Toronto-Dominion shed $8.2 billion in market capitalization Friday after already dropping by $2.4 billion on Thursday when shares sunk in the wake of the Journal’s anti-money-laundering report. Shopify Inc. briefly passed it as the second-largest company by market capitalization on the Toronto Stock Exchange.
“TD is a strong institution with the capital, liquidity and capacity to fund the critical effort currently underway to strengthen its AML program, invest in the business and continue to serve its customers and clients with excellence,” bank spokesperson Lisa Hodgins said in an emailed statement Friday. “As we have said, we anticipate and continue to plan for additional monetary penalties, which are not reliably estimable at this time.”
In addition to the Department of Justice investigation, the Toronto-based lender faces three separate regulatory probes, and it already set aside an initial provision of US$450 million for just one of those.
“We believe that a total penalty amount of US$2 billion is realistic. However, fines alone aren’t the only financial consideration,” the National Bank analysts said.
The major issue is the prospect of a consent order from one or more U.S. agencies, which could include penalties such as an asset cap on growth or restrictions on mergers and acquisitions for a period of time.

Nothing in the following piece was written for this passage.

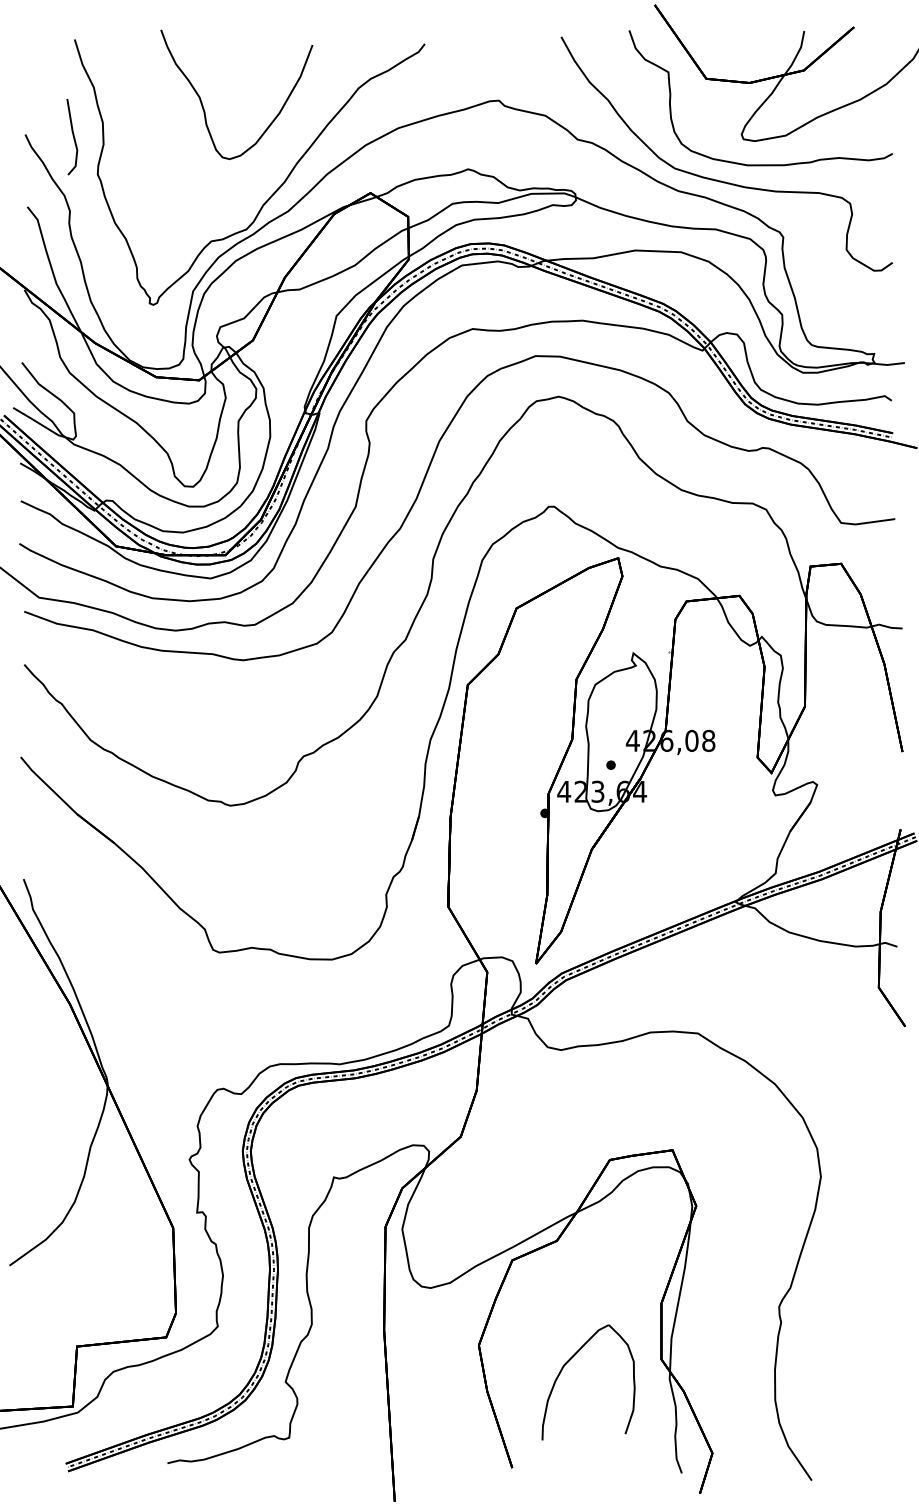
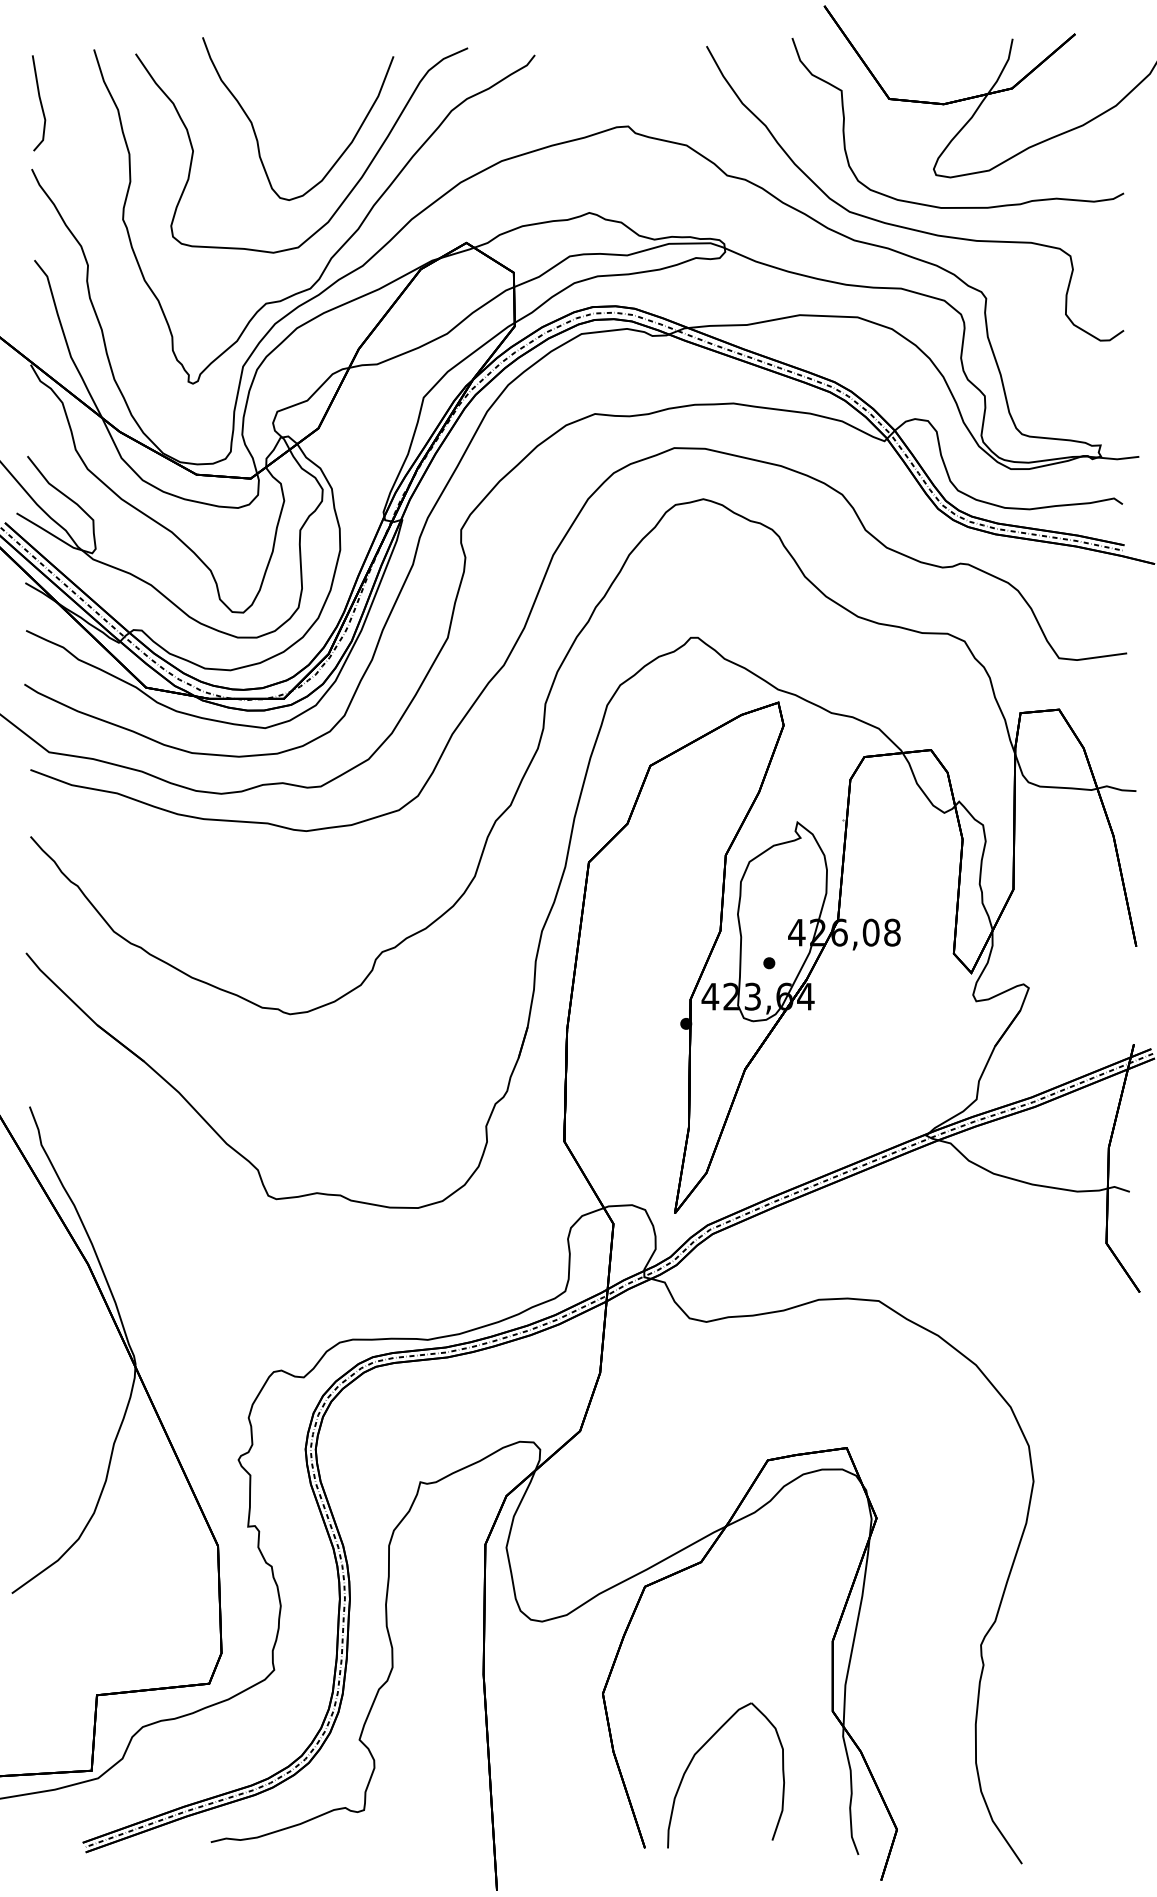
line: (73, 137) -> (40, 103), moved
curve: (280, 148) -> (353, 186), added
part: (568, 1362) -> (700, 1750), moved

U.S. consent orders in the 2010s and this decade against HSBC Holdings Plc and Wells Fargo & Co. — for laundering tied to cartels and false-account activity, respectively — are relevant precedents, though they are “worst-case scenarios,” the National Bank analysts said, adding that they’re assuming that the issues involving Toronto-Dominion are less severe.
“Not only were the direct financial penalties assessed against each institution very large,” Dechaine and his colleagues wrote, “the long-term implications were materially negative to future performance.”
‘Bad Look’
Toronto-Dominion first disclosed last year that it was under investigation by the Department of Justice, and has said repeatedly that it can’t estimate the final size of any fines or other penalties it might face tied to the anti-money-laundering investigations.
“At a high level, we learned why this is going on,” said Dan Rohinton, portfolio manager at iA Global Asset Management. The firm’s retail mutual funds have about 4 million Toronto-Dominion shares. “I don’t want to say this too flippantly, but this isn’t a run-of-the-mill internal-control issue. This is a priority issue for the U.S., where drug-overdose deaths are around 100,000 per year.”
Investors are still going to be waiting for clarity, Rohinton said, adding that they will want information on the size of the penalties and the scale of ongoing investments Toronto-Dominion is likely to make to correct for any potential compliance failures.
“It’s a bad look,” he said. “I do think this is more negative than when we just knew that TD was under investigation through multiple agencies.”